# Task 1: Instructions

Print out the raw data in the Git log file to show the available format.

- Print out the content of the sample file `git_log_excerpt.csv`.

## Good to know

This Project requires that you know your way around Python and Pandas. We recommend that you have complete these DataCamp courses before doing this project:

- [Intermediate Python for Data Science](https://www.datacamp.com/courses/intermediate-python-for-data-science).
- [Data Manipulation with pandas](https://www.datacamp.com/courses/data-manipulation-with-pandas).
- [Manipulating Time Series Data in Python](https://www.datacamp.com/courses/manipulating-time-series-data-in-python).

# Task 2: Instructions

Read in the Linux Git log file with Pandas.

- Load in the `pandas` module as `pd`.
- Read in the log file `git_log.gz`. Name the 1st column "`timestamp`" and the 2nd column "`author`".
- Assign the resulting DataFrame to `git_log`.
- Print out the first five rows of `git_log`.
- The `pandas` method `read_csv` can read a CSV file compressed in a `gz` file. You will have to specify the `sep`, `encoding`, `header`, and `names` arguments to `read_csv`.

# Task 3: Instructions

Gather some basic metrics about Linux's Git repository.

- Count the number of commits in `git_log`.
- Count the number of all contributing authors. Leave out the entries that don't have an author at all.

Here, use some basic functions of Python, Pandas' `DataFrame` and `Series` to count values and to remove missing data.

# Task 4: Instructions

List the ten authors that made the most commits.

- Count how often each author occurs in `git_log`, pick out the top ten authors, and assign the result to `top_10_authors`.

In this task, the result that is stored in `top_10_authors` has to be a `Series` or a `DataFrame` that includes the authors and the number of commits that each author has made.

# Task 5: Instructions

Transform the numbers in timestamp to time series-based data type.

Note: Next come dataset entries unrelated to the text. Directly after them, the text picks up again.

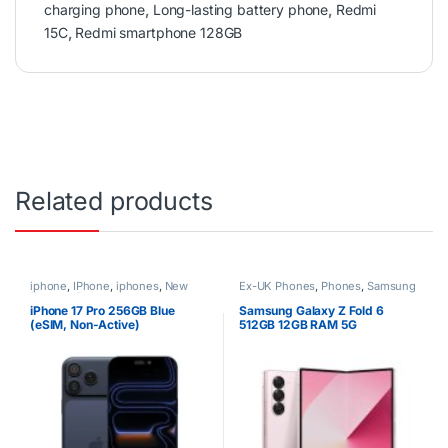
charging phone
,
Long-lasting battery phone
,
Redmi
15C
,
Redmi smartphone 128GB
Related products
iphone
,
IPhone
,
iphones
,
New
Ex-UK Phones
,
Phones
,
Samsung
Phones
,
Phones
iPhone 17 Pro 256GB Blue
Samsung Galaxy Z Fold 6
(eSIM, Non-Active)
512GB 12GB RAM 5G
Smartphone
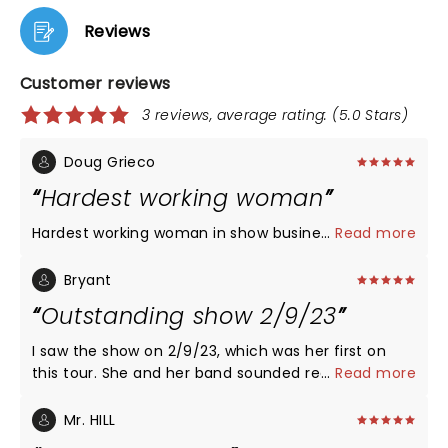
Reviews
Customer reviews
3 reviews, average rating: (5.0 Stars)
Doug Grieco
Hardest working woman
...
Read more
Hardest working woman in show business !!!!!!!! Kills
Bryant
Outstanding show 2/9/23
I saw the show on 2/9/23, which was her first on
this tour. She and her band sounded really good,
...
Read more
her voice was totally on point, and she is, as always,
a great performer. Maggie is so genuine and such a
Mr. HILL
talent. Go see her!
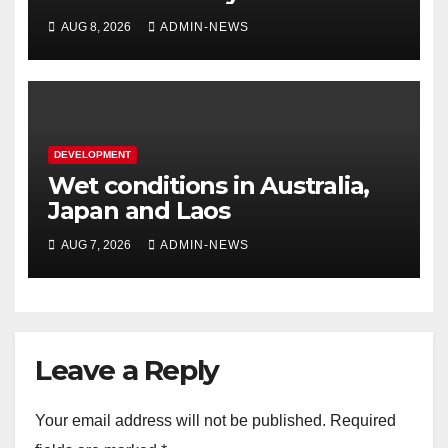
AUG 8, 2026
ADMIN-NEWS
DEVELOPMENT
Wet conditions in Australia,
Japan and Laos
AUG 7, 2026
ADMIN-NEWS
Leave a Reply
Your email address will not be published.
Required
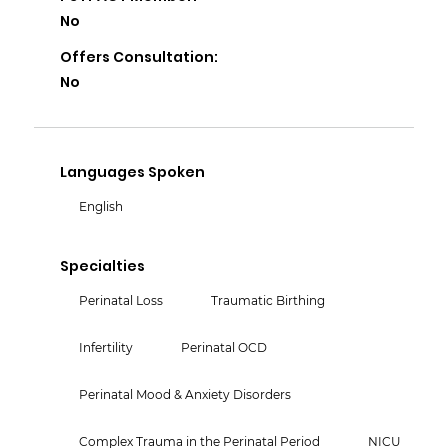
No
Offers Consultation:
No
Languages Spoken
English
Specialties
Perinatal Loss
Traumatic Birthing
Infertility
Perinatal OCD
Perinatal Mood & Anxiety Disorders
Complex Trauma in the Perinatal Period
NICU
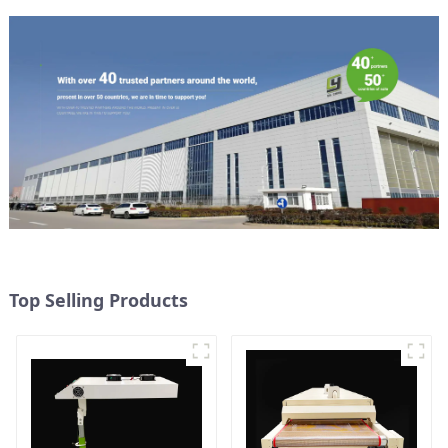
Top Selling Products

- Convert the `timestamp` column to a Pandas' `Timestamp` type.
- Look at a summary of the converted `timestamp` column to check if the conversion was successful and if the boundary values make sense.

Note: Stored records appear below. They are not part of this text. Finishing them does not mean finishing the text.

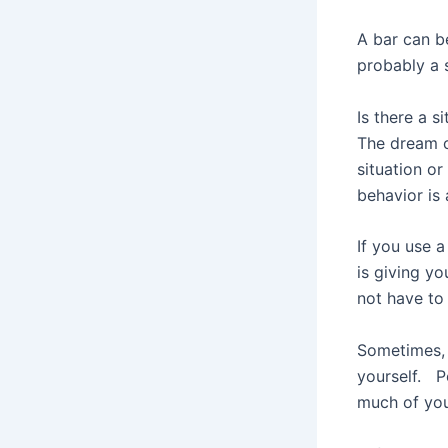
A bar can be
probably a 
Is there a s
The dream c
situation o
behavior is 
If you use 
is giving yo
not have to 
Sometimes, 
yourself. P
much of you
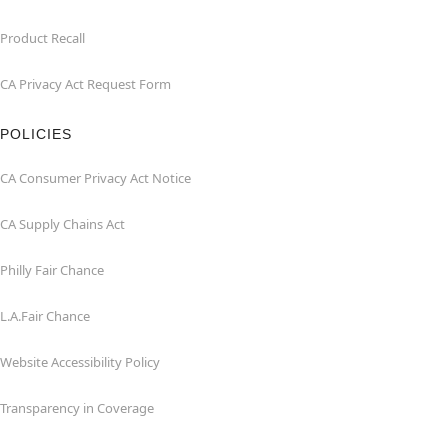
Product Recall
CA Privacy Act Request Form
POLICIES
CA Consumer Privacy Act Notice
CA Supply Chains Act
Philly Fair Chance
L.A.Fair Chance
Website Accessibility Policy
Transparency in Coverage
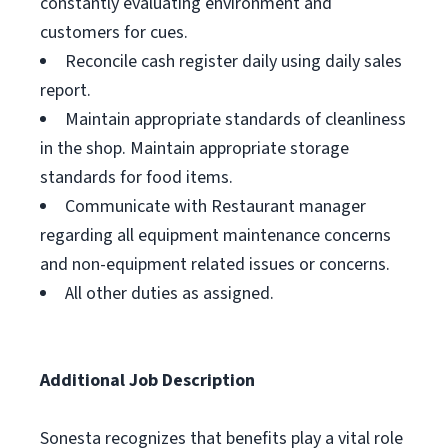
constantly evaluating environment and
customers for cues.
Reconcile cash register daily using daily sales
report.
Maintain appropriate standards of cleanliness
in the shop. Maintain appropriate storage
standards for food items.
Communicate with Restaurant manager
regarding all equipment maintenance concerns
and non-equipment related issues or concerns.
All other duties as assigned.
Additional Job Description
Sonesta recognizes that benefits play a vital role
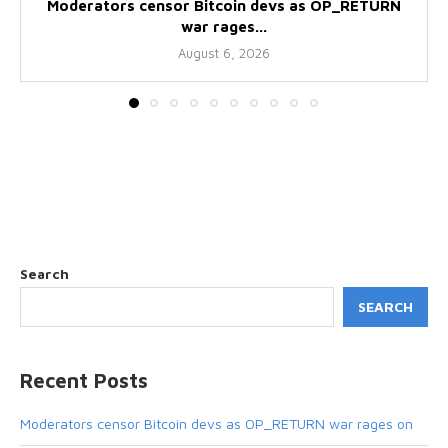
Moderators censor Bitcoin devs as OP_RETURN
war rages...
August 6, 2026
Search
SEARCH
Recent Posts
Moderators censor Bitcoin devs as OP_RETURN war rages on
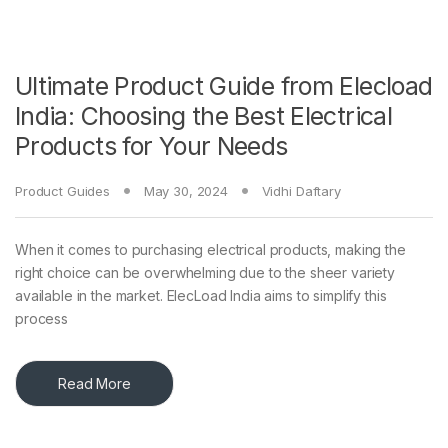
Ultimate Product Guide from Elecload
India: Choosing the Best Electrical
Products for Your Needs
Product Guides
May 30, 2024
Vidhi Daftary
When it comes to purchasing electrical products, making the
right choice can be overwhelming due to the sheer variety
available in the market. ElecLoad India aims to simplify this
process
Read More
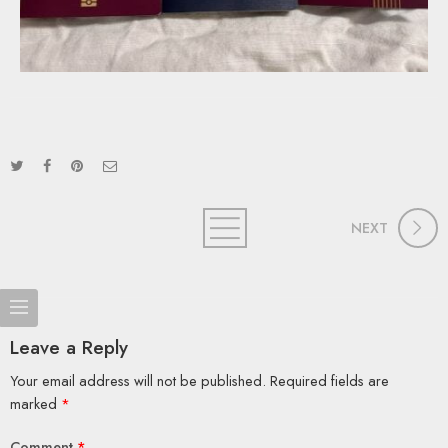
NEXT
Leave a Reply
Your email address will not be published.
Required fields are
marked
*
Comment
*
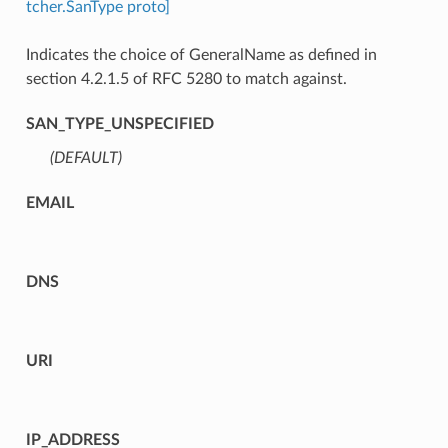
tcher.SanType proto]
Indicates the choice of GeneralName as defined in
section 4.2.1.5 of RFC 5280 to match against.
SAN_TYPE_UNSPECIFIED
(DEFAULT)
⁣
EMAIL
DNS
URI
IP_ADDRESS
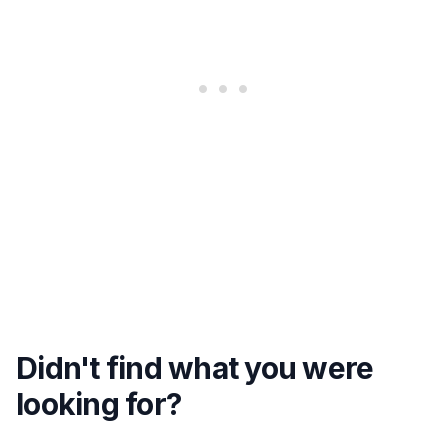
Didn't find what you were
looking for?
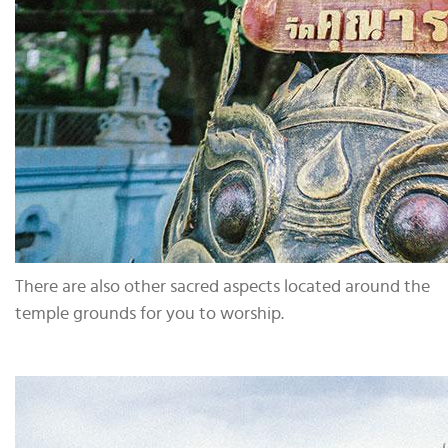
There are also other sacred aspects located around the
temple grounds for you to worship.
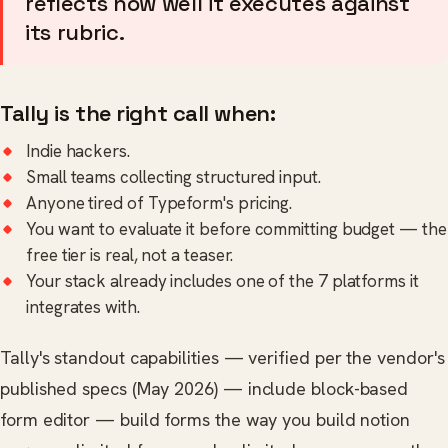
reflects how well it executes against
its rubric.
Tally is the right call when:
Indie hackers.
Small teams collecting structured input.
Anyone tired of Typeform's pricing.
You want to evaluate it before committing budget — the
free tier is real, not a teaser.
Your stack already includes one of the 7 platforms it
integrates with.
Tally's standout capabilities — verified per the vendor's
published specs (May 2026) — include block-based
form editor — build forms the way you build notion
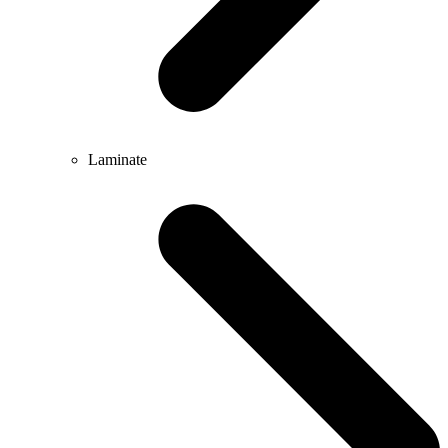
Laminate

Here is the [official Pandas documentation for how to convert these type of time stamps](http://pandas-docs.github.io/pandas-docs-travis/timeseries.html#epoch-timestamps) (called _epoch_ time stamps) to `Timestamp`. Be sure to set the right `unit` of time (in our case: seconds) to the date conversion method. To summarize the resulting `Timestamp` column you could use the `describe()` method.

# Task 6: Instructions

Determine a right time period and keep only those commits within this time period.

- Pick a reasonable _first_ timestamp and assign it to `first_commit_timestamp`.
- Pick a reasonable _last_ timestamp for this dataset from late 2017 and assign it to `last_commit_timestamp`.
- Create a new `DataFrame` called `corrected_log`.
- Use `describe()` on `corrected_log['timestamp']` to check the data.

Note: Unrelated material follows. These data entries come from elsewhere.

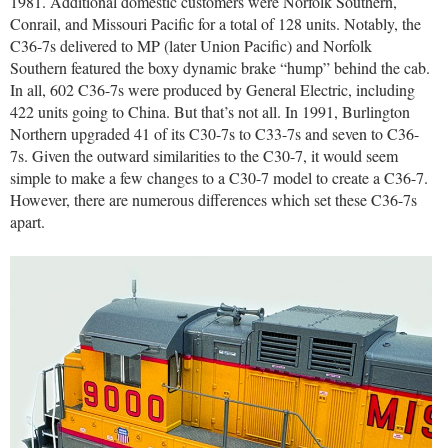
1981. Additional domestic customers were Norfolk Southern,
Conrail, and Missouri Pacific for a total of 128 units. Notably, the
C36-7s delivered to MP (later Union Pacific) and Norfolk
Southern featured the boxy dynamic brake “hump” behind the cab.
In all, 602 C36-7s were produced by General Electric, including
422 units going to China. But that’s not all. In 1991, Burlington
Northern upgraded 41 of its C30-7s to C33-7s and seven to C36-
7s. Given the outward similarities to the C30-7, it would seem
simple to make a few changes to a C30-7 model to create a C36-7.
However, there are numerous differences which set these C36-7s
apart.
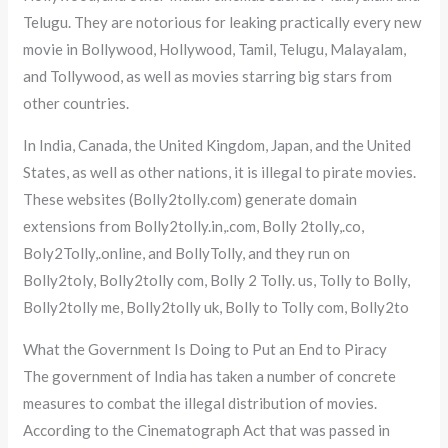
Telugu. They are notorious for leaking practically every new
movie in Bollywood, Hollywood, Tamil, Telugu, Malayalam,
and Tollywood, as well as movies starring big stars from
other countries.
In India, Canada, the United Kingdom, Japan, and the United
States, as well as other nations, it is illegal to pirate movies.
These websites (Bolly2tolly.com) generate domain
extensions from Bolly2tolly.in,.com, Bolly 2tolly,.co,
Boly2Tolly,.online, and BollyTolly, and they run on
Bolly2toly, Bolly2tolly com, Bolly 2 Tolly. us, Tolly to Bolly,
Bolly2tolly me, Bolly2tolly uk, Bolly to Tolly com, Bolly2to
What the Government Is Doing to Put an End to Piracy
The government of India has taken a number of concrete
measures to combat the illegal distribution of movies.
According to the Cinematograph Act that was passed in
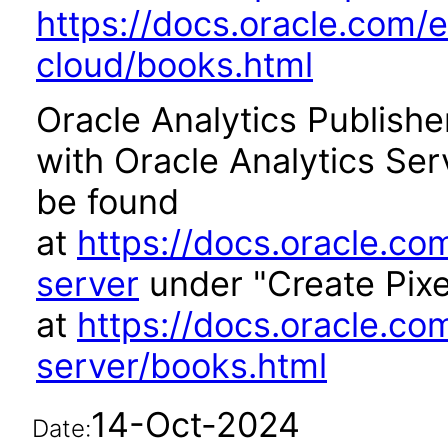
https://docs.oracle.com/e
cloud/books.html
Oracle Analytics Publishe
with Oracle Analytics Se
be found
at
https://docs.oracle.co
server
under "Create Pixe
at
https://docs.oracle.co
server/books.html
14-Oct-2024
Date:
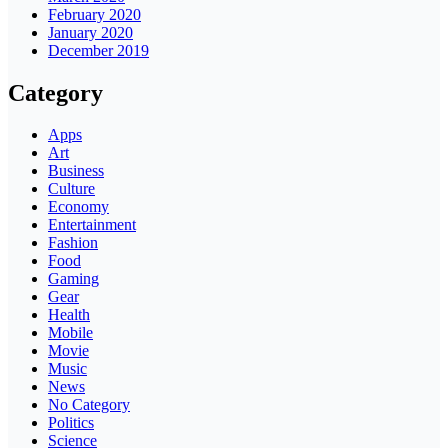
February 2020
January 2020
December 2019
Category
Apps
Art
Business
Culture
Economy
Entertainment
Fashion
Food
Gaming
Gear
Health
Mobile
Movie
Music
News
No Category
Politics
Science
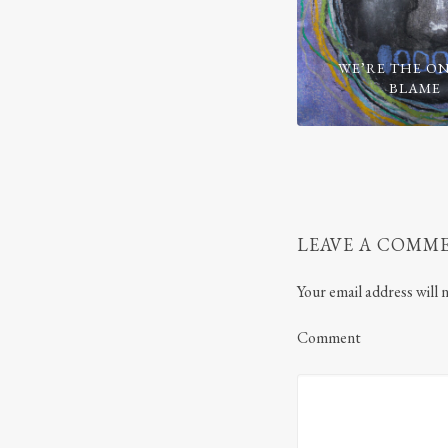
WE’RE THE ON
BLAME
LEAVE A COMM
Your email address will 
Comment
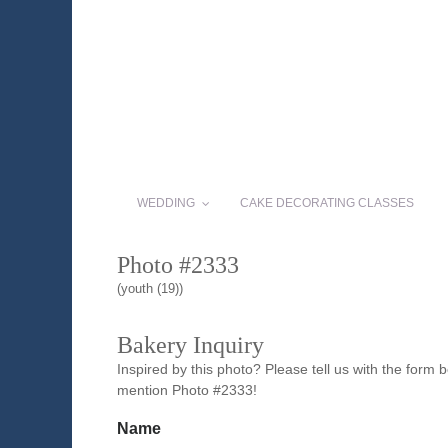
WEDDING
CAKE DECORATING CLASSES
Photo #2333
(youth (19))
Bakery Inquiry
Inspired by this photo? Please tell us with the form
mention Photo #2333!
Name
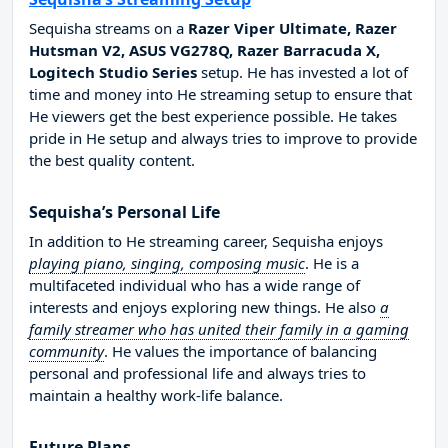
Sequisha streams on a
Razer Viper Ultimate, Razer
Hutsman V2, ASUS VG278Q, Razer Barracuda X,
Logitech Studio Series
setup. He has invested a lot of
time and money into He streaming setup to ensure that
He viewers get the best experience possible. He takes
pride in He setup and always tries to improve to provide
the best quality content.
Sequisha’s Personal Life
In addition to He streaming career, Sequisha enjoys
playing piano, singing, composing music
. He is a
multifaceted individual who has a wide range of
interests and enjoys exploring new things. He also
a
family streamer who has united their family in a gaming
community
. He values the importance of balancing
personal and professional life and always tries to
maintain a healthy work-life balance.
Future Plans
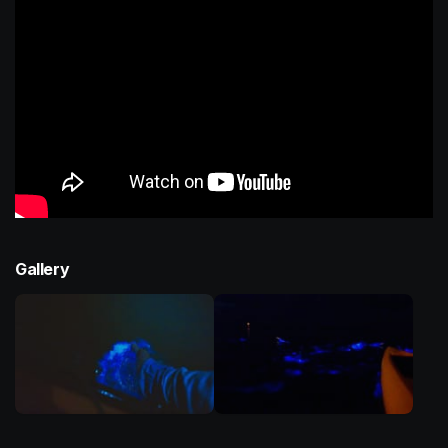
Gallery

A possible valid time period:

- The _first_ reasonable entry is the first commit from Linus Torvalds.
- Every commit before the year 2018 would be a reasonable _last_ timestamp.

# Task 7: Instructions

Count the number of commits of the `corrected_log` for each year:

- Create a new `DataFrame` called `commits_per_year` that sums up all commits annually, starting at January 1st.
- Show the first five rows of the `DataFrame`.

There are many ways to accomplish this with Pandas. Use the `groupby` method with the utility function `Grouper` to group by year:

```
my_data_frame.groupby(pd.Grouper(key='my_timestamp_column',
                                 freq='AS'))
```

Here, `freq='AS'` makes `groupby` group by year using the 1st of January as starting day.

# Task 8: Instructions

Visualize the yearly counts using a suitable plot.

- Plot `commits_per_year` using the `pandas` `plot` method.
- Add a suitable `title`.
- Turn the `legend` off.

The `plot` method in `pandas` takes many options that allow you to customize your plot. Here is the [official documentation for `plot` for Series](https://pandas.pydata.org/pandas-docs/stable/generated/pandas.Series.plot.html). That documentation contains a lot of info, but the arguments you might want to add here are `kind`, `title`, and `legend`.

# Task 9: Instructions

Thanks for doing the project! As a last task:

- Set `year_with_most_commits` to the year with the most commits to Linux (as of autumn 2017).

## Further Reading

If you are more interested in mining software repositories, take a look at the following books:

- Adam Tornhill: Software X-Ray. Pragmatic Programmers, 2018.
- Christian Bird, Tim Menzies, Thomas Zimmermann: The Art and Science of Analyzing Software Data. Morgan Kaufmann, 2015.
- Tim Menzies, Laurie Williams, Thomas Zimmermann: Perspectives on Data Science for Software Engineering. Morgan Kaufmann, 2016.